Goal of the exercise
Each record, word for word and stripped of pictures, is what the answer should contain.
·····
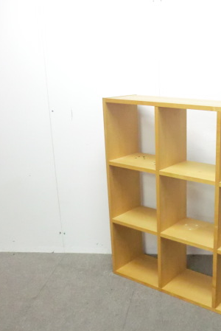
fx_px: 368
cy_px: 171
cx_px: 203
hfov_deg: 31.7
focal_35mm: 40
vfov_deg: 48.4
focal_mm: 4.9
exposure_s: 1/50
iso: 800
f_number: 3.2
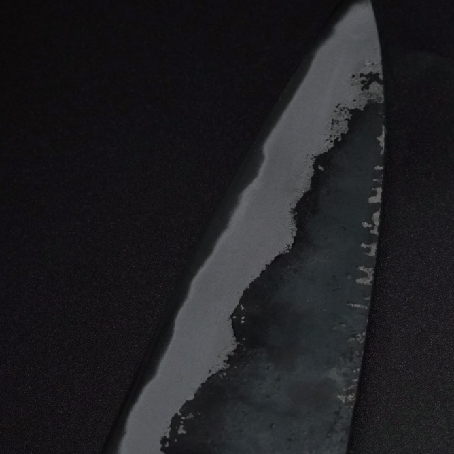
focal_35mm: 107
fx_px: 1581
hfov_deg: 16.3
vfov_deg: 16.3
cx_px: 220
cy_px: 239
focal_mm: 34.5
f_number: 6.3
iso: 2000
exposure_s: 1/160
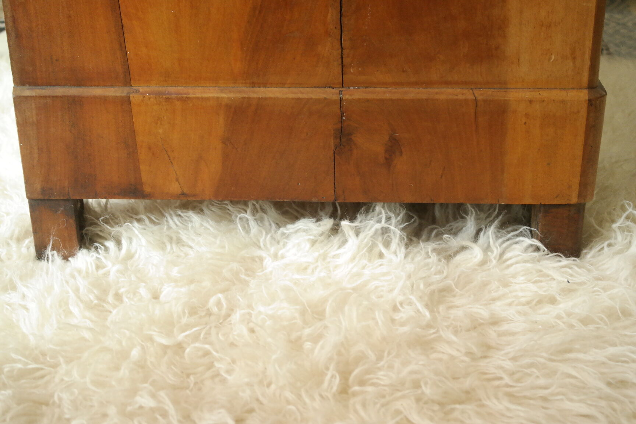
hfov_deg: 34.5
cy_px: 212
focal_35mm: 58
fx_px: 1025
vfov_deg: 23.4
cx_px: 318
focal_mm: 38
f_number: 5.6
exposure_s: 1/30
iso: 1600
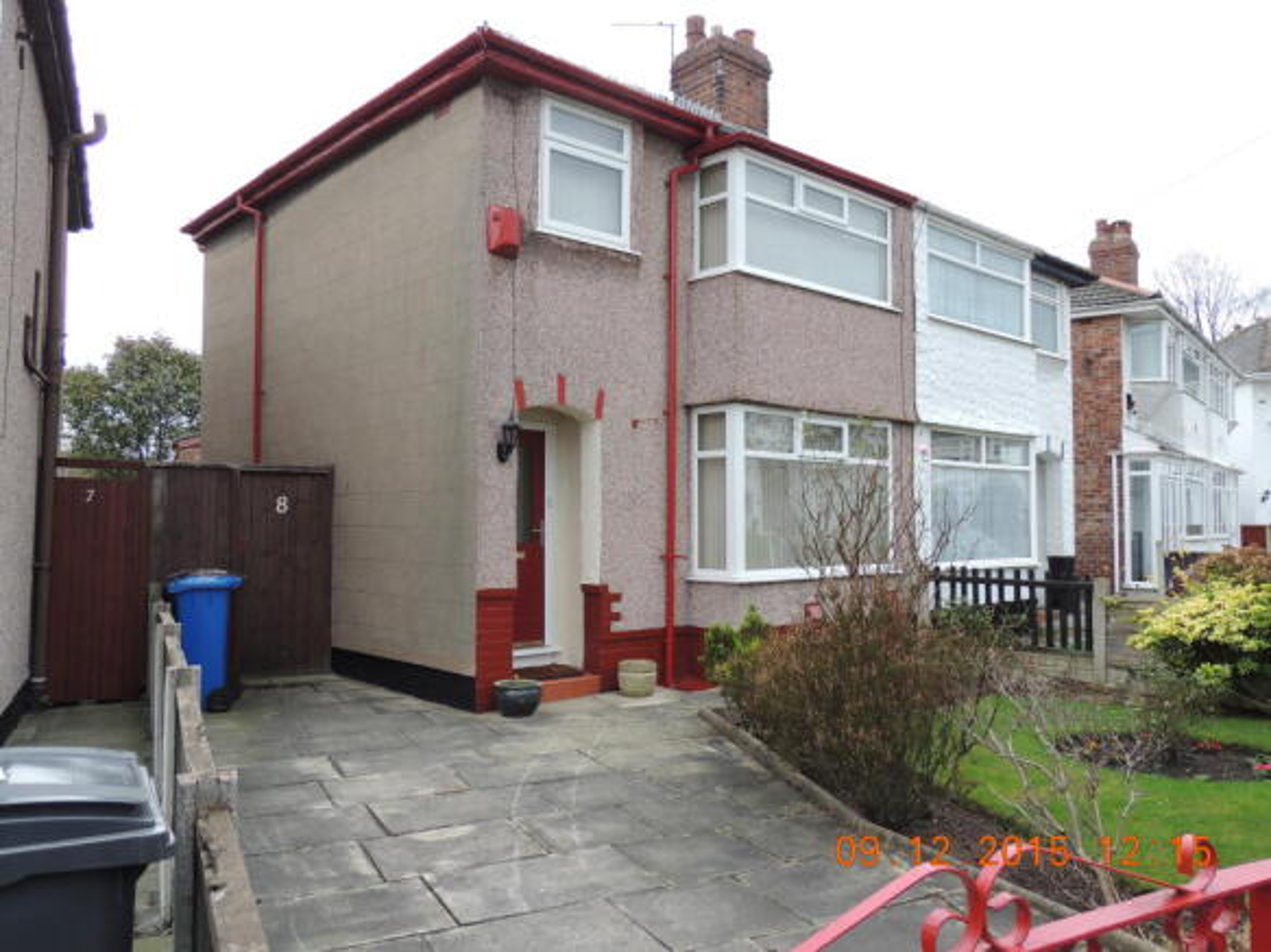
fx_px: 1028
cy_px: 476
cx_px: 636
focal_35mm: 28
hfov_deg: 63.5
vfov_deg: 49.7
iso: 100
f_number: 3.1
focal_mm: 4.9
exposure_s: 1/50
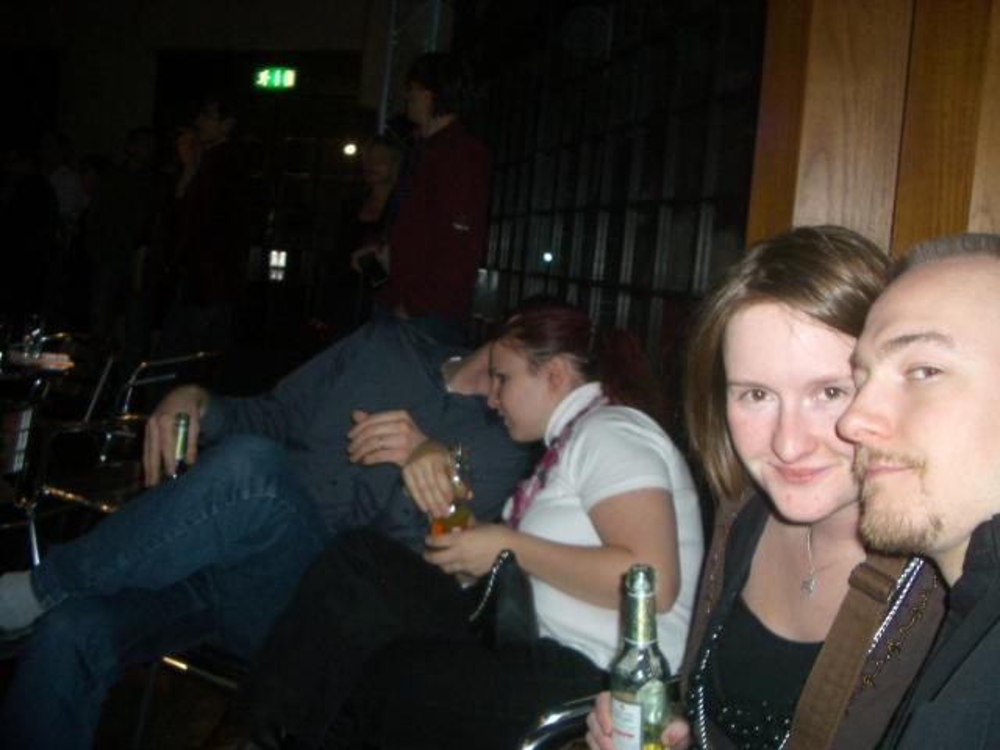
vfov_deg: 40.7
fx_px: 1011
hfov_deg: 52.6
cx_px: 500
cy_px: 375
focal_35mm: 35
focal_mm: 5.8
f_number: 2.6
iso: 100
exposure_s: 1/60
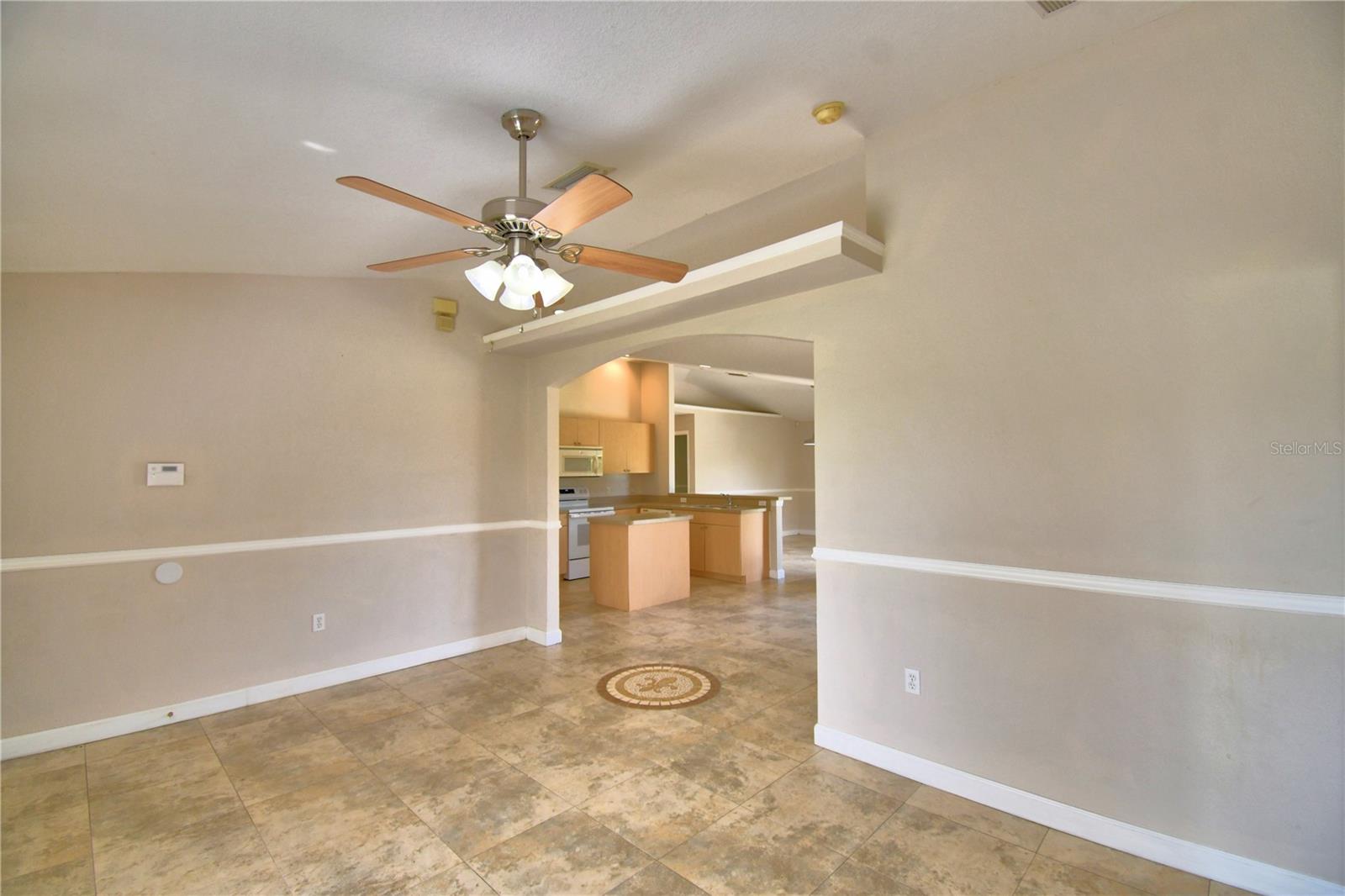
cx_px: 672
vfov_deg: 77.3
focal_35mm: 15
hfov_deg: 100.4
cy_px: 448
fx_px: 560
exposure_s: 1/125
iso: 220
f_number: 4.5
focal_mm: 10
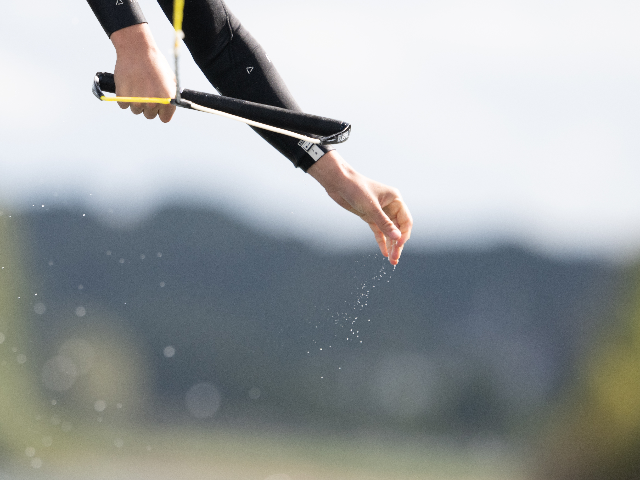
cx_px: 74
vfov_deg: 1.9
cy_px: 79
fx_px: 14847
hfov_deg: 2.5
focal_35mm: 803
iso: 320
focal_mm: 400
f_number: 4
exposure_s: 1/2500
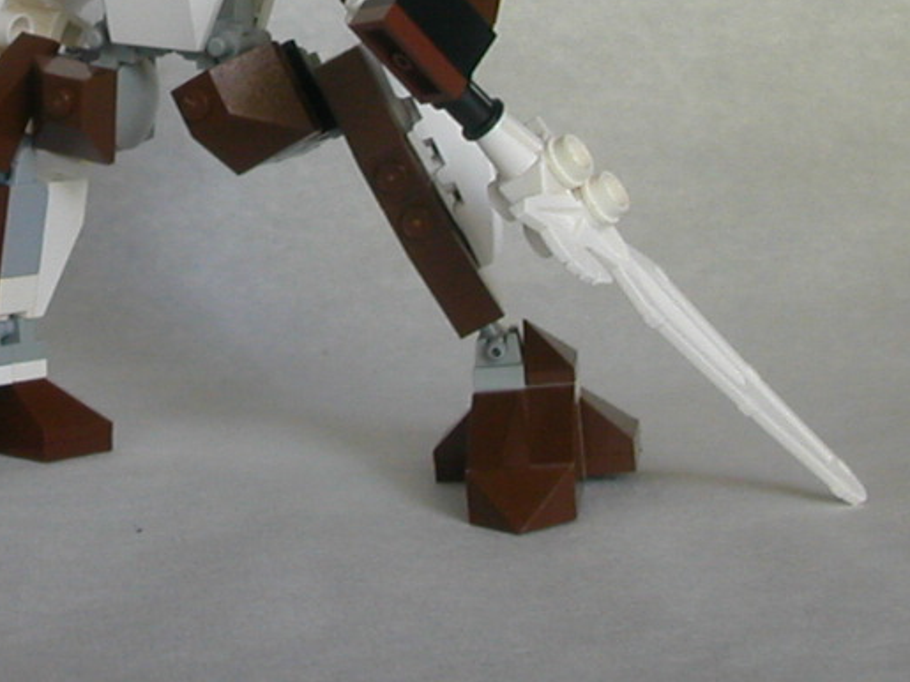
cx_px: 150
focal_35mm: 92
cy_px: 74
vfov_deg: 15.9
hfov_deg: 21.0
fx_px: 2418
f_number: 2.7
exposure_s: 1/12.6
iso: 100
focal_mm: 5.6
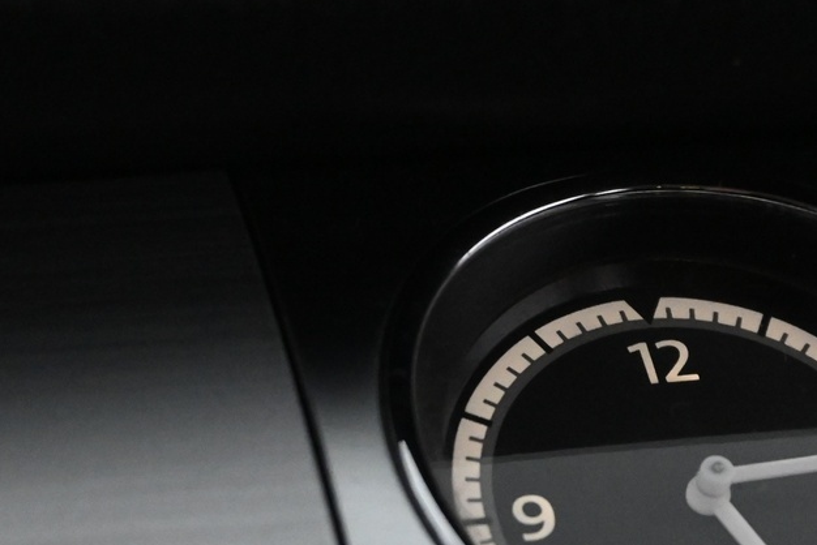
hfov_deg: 13.5
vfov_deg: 9.1
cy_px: 465
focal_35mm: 151
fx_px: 3435
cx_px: 692
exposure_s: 1/60
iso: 4000
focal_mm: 39
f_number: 5.6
·····
Response to the task
fx_px: 368
cy_px: 171
cx_px: 203
hfov_deg: 31.7
focal_35mm: 40
vfov_deg: 48.4
focal_mm: 4.9
exposure_s: 1/50
iso: 800
f_number: 3.2
focal_35mm: 107
fx_px: 1581
hfov_deg: 16.3
vfov_deg: 16.3
cx_px: 220
cy_px: 239
focal_mm: 34.5
f_number: 6.3
iso: 2000
exposure_s: 1/160
hfov_deg: 34.5
cy_px: 212
focal_35mm: 58
fx_px: 1025
vfov_deg: 23.4
cx_px: 318
focal_mm: 38
f_number: 5.6
exposure_s: 1/30
iso: 1600
fx_px: 1028
cy_px: 476
cx_px: 636
focal_35mm: 28
hfov_deg: 63.5
vfov_deg: 49.7
iso: 100
f_number: 3.1
focal_mm: 4.9
exposure_s: 1/50
vfov_deg: 40.7
fx_px: 1011
hfov_deg: 52.6
cx_px: 500
cy_px: 375
focal_35mm: 35
focal_mm: 5.8
f_number: 2.6
iso: 100
exposure_s: 1/60
cx_px: 672
vfov_deg: 77.3
focal_35mm: 15
hfov_deg: 100.4
cy_px: 448
fx_px: 560
exposure_s: 1/125
iso: 220
f_number: 4.5
focal_mm: 10
cx_px: 74
vfov_deg: 1.9
cy_px: 79
fx_px: 14847
hfov_deg: 2.5
focal_35mm: 803
iso: 320
focal_mm: 400
f_number: 4
exposure_s: 1/2500
cx_px: 150
focal_35mm: 92
cy_px: 74
vfov_deg: 15.9
hfov_deg: 21.0
fx_px: 2418
f_number: 2.7
exposure_s: 1/12.6
iso: 100
focal_mm: 5.6
hfov_deg: 13.5
vfov_deg: 9.1
cy_px: 465
focal_35mm: 151
fx_px: 3435
cx_px: 692
exposure_s: 1/60
iso: 4000
focal_mm: 39
f_number: 5.6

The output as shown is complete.